As it does every Saturday, May through October, the market will open at 9 a.m.  Then, at 10 a.m., the celebration officially begins. Jon Schell, president of American Farmland Trust, will present the market its award.

Our local market pulled in 3,265 online votes (only one vote allowed per IP address) making it the most popular small farmers market (16-30 vendors) in the nation. That’s pretty impressive, considering about 1,300 participating markets received a total of 60,000 votes. And the Champaign County Farmers’ Market was just 400 votes shy of the total received by the winner of the large market division – the Rochester Farmers Market! (By the way, that’s Rochester, N.Y., population 219,773* vs.
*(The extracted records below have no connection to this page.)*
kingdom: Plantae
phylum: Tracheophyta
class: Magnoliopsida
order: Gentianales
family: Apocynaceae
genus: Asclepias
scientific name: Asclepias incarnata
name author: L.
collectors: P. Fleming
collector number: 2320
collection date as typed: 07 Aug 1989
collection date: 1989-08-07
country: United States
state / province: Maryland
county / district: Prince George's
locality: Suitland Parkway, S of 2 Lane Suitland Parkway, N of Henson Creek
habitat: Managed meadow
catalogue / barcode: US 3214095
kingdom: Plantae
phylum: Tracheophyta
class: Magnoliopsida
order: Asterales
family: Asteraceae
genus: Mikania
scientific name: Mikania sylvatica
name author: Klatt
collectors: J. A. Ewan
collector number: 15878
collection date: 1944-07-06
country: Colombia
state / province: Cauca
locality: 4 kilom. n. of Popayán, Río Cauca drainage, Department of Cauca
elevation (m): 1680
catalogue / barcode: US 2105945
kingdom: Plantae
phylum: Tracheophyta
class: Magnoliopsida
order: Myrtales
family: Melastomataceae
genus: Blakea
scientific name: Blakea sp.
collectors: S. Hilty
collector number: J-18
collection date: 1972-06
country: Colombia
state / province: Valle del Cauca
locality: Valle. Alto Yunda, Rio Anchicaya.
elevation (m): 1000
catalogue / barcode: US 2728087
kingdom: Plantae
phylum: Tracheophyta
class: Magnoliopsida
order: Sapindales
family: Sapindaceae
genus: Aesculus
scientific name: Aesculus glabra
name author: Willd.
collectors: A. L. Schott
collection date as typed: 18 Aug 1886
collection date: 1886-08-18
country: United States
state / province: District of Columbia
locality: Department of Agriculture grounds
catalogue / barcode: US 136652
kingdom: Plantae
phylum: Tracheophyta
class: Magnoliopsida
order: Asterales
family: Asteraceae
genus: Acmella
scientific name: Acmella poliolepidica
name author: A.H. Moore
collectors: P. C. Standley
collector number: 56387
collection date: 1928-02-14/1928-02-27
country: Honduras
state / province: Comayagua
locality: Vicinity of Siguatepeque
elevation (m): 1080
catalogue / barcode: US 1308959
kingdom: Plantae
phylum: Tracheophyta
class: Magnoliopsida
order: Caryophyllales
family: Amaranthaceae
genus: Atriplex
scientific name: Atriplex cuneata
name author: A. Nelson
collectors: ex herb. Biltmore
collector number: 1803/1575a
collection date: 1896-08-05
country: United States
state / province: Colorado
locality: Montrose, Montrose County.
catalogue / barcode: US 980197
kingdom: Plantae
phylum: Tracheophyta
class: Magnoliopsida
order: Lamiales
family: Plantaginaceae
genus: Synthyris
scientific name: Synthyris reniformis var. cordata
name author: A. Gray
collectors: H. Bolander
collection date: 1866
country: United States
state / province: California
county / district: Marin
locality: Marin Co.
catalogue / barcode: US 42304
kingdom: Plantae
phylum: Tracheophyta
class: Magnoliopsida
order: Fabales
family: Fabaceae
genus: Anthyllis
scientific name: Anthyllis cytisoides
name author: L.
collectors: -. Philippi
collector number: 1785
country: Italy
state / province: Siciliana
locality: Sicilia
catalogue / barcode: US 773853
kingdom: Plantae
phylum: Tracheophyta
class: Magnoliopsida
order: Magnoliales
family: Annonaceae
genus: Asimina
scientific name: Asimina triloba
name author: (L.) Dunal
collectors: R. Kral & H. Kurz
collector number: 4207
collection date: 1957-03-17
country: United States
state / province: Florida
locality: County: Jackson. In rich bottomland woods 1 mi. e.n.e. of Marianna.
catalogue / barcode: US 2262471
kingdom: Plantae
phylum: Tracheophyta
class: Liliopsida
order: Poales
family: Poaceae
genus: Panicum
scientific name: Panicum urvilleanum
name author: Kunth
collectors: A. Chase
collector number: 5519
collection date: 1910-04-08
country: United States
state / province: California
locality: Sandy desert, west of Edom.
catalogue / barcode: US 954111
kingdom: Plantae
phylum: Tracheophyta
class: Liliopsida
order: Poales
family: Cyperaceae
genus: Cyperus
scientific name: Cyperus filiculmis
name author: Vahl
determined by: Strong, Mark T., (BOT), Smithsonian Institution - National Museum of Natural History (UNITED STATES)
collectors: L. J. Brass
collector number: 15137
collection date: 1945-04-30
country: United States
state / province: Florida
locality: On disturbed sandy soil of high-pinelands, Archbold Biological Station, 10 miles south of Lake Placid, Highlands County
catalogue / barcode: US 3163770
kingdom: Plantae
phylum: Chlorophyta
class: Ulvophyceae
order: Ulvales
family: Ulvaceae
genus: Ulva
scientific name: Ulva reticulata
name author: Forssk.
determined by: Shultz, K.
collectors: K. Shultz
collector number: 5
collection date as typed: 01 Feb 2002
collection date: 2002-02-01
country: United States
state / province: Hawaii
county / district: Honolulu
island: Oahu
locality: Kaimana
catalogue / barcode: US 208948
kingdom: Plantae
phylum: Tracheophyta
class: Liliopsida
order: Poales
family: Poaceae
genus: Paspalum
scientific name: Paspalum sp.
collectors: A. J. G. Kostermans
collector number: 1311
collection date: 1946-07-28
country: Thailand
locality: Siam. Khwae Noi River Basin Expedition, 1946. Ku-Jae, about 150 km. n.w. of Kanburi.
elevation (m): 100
Champaign County, Ohio, population 38,890*.) Just another indicator of the community spirit that helped Urbana gain Ohio Magazine’s Best Hometown designation.

The celebration also will include music, excellent food, cooking demonstrations, tours of the Market Street Community Garden and other activities–and, I’ve been assured, brief remarks from market and community leaders (who, if they go long, will have fresh, not rotten, produce to dodge).

In addition, vendors from the Mechanicsburg and St. Paris farmers markets have been invited to set up booths—so there will be even more selection than usual. Also, the market will stay open past its usual 1 p.m. closing–as long as supplies and customers last.

If you haven’t been to the market yet, come out and see what you’ve been missing.

I’ll be back with more about the market in my next post.

In the meantime, what do you like about the Champaign, Mechanicsburg or St. Paris farmers markets?